Toujours dans la logique d'un traitement crédible de l'humanité mise à mal, Hentges fait le choix d'éviter les plans «gores» ou trop explicites. Peut-être est-ce là aussi le reflet d'un certain manque de moyens mais nous ne pourrons que constater l'efficacité du procédé. Le réalisateur suggère et le fait bien. Les bouches et les mains maculées d'un sang noir, secondés de bruitages explicites, parviennent sans peine à créer le malaise. Nous ne sombrerons donc jamais dans le «grotesque» avec ce AFFAMÉS dont l'approche évoquera davantage L'EXPERIENCE de Oliver Hirschbiegel. L'ambiance répond présente et le lieu unique n'apparaît jamais comme une limite au métrage. Son apparence pourra cependant choquer puisque la cavité dans laquelle évoluent nos personnages sent le carton à plein nez. Ce détail s'oubliera cependant bien vite en regard des qualités du métrage, et notamment de son rythme, posé sans être aucunement lent ou ennuyeux…
Au final, on passe donc un bon moment devant ce film modeste mais judicieusement pensé en conséquence. Chaque élément y semble à sa place et même si le dénouement ou les «révélations» ne surprendront personne, l'intérêt est ailleurs. AFFAMÉS se montre assez vrai, et donc malheureusement dur dans le regard qu'il porte sur l'Homme. C'est là tout le charme de ce petit métrage efficace, bien ficelé, et qui respire le travail accompli avec soin.

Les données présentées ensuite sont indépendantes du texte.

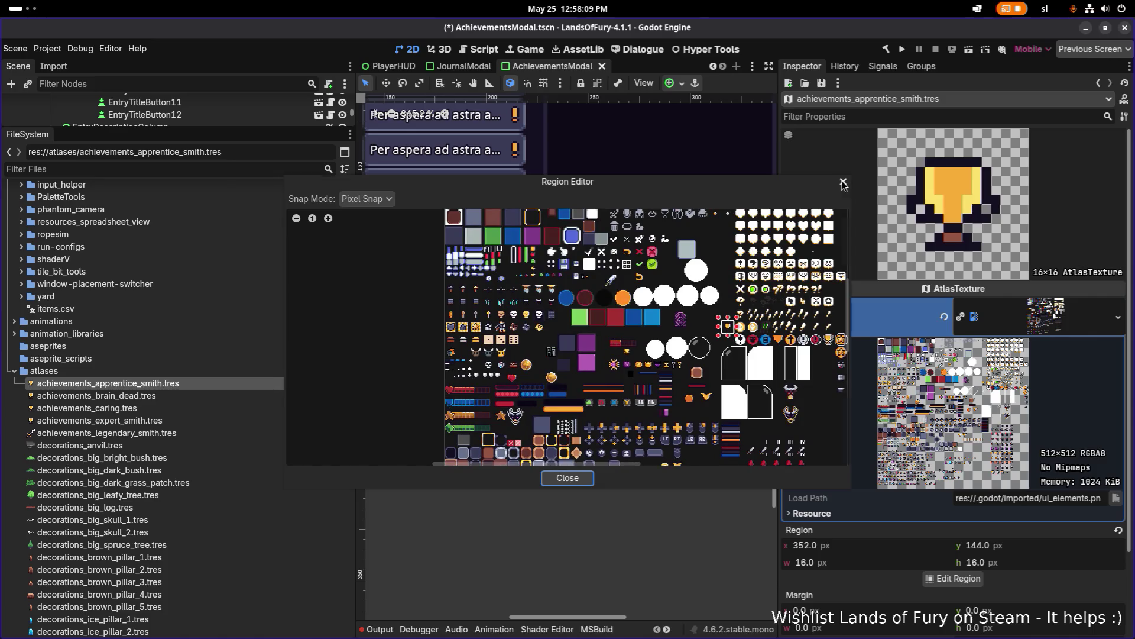
left_click(843, 182)
- Compare the new achievement files, ending on achievements_legendary_smith.tres
left_click(121, 421)
left_click(124, 395)
left_click(129, 384)
left_click(152, 396)
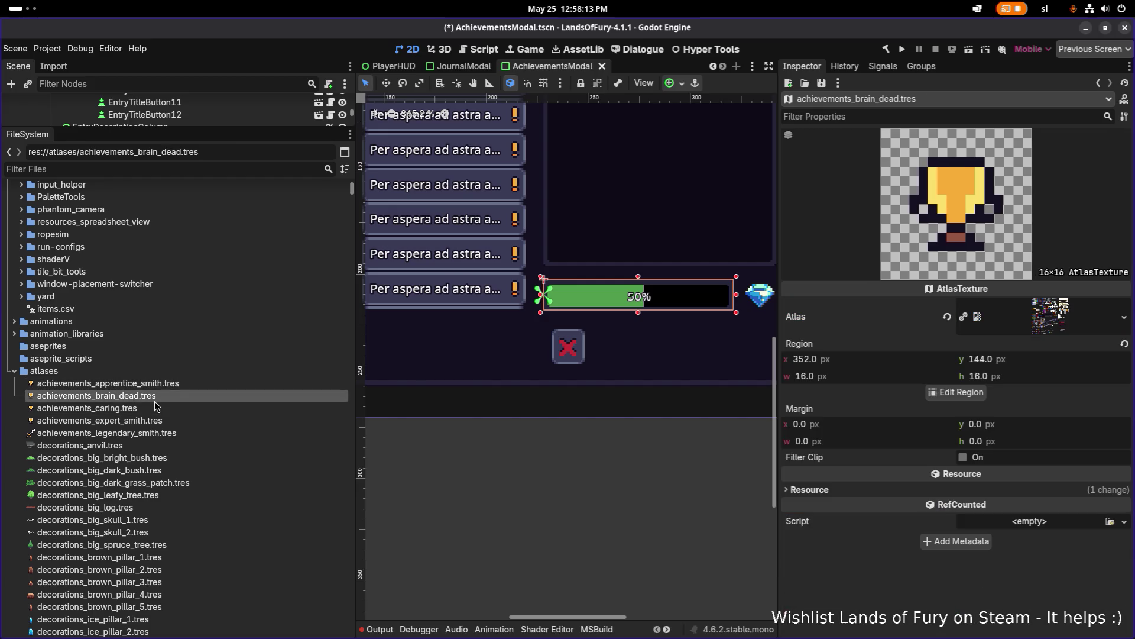
key("Up")
left_click(136, 420)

L'arrivée de ce titre en France, c'est à Emylia que nous la devons. Pour l'occasion, l'éditeur met les bouchées doubles puisque le film sera commercialisé dans un boîtier regroupant le DVD et le Blu-Ray. Le contenu des deux disques sera parfaitement identique, modulo bien évidemment la qualité d'image et les formats sonores. Nous noterons que la jaquette et les sérigraphies indiquent deux durées de métrage différentes : 91 minutes pour le DVD et 96 minutes pour le Blu-Ray. La différence est logique puisque la vitesse de défilement n'est pas la même sur les deux supports. Mais il convient tout de même de préciser que ces deux durées sont erronées et que le DVD dure en réalité 97 minutes, et que le Blu-Ray affiche pour sa part un peu plus de 101 minutes au compteur...
Sur le plan sonore, Emylia nous offre le choix entre un doublage français et la piste originale anglaise. Le doublage est correct mais certains dialogues sonnent faux. Dans son commentaire audio, le réalisateur souligne un cri effectivement saturé en anglais, mais qui ne l'est plus en version française. La séquence s'en trouve amoindrie, et ce n'est pas la seule. Il est donc recommandé, comme bien souvent, d'opter pour l'option sonore originale. Si le DVD offre du DTS 5.1 et du Dolby Digital 5.1 pour la piste originale, ainsi que du Stéréo pour le doublage, le Blu-Ray opte pour sa part pour des formats sonores DTS HD Master Audio non compressés. L'anglais reste toutefois encodé sur six canaux, et le français sur deux. Soyons tout à fait honnêtes, aucune des pistes ne se montre techniquement bluffante. AFFAMÉS est un métrage plutôt sobre dans ses effets et les surrounds ne sont guère sollicités. Le passage en Stéréo sur le doublage n'est donc pas handicapant, mais nous reprocherons tout de même à celui-ci un équilibre moins réussi entre dialogues et bruitages...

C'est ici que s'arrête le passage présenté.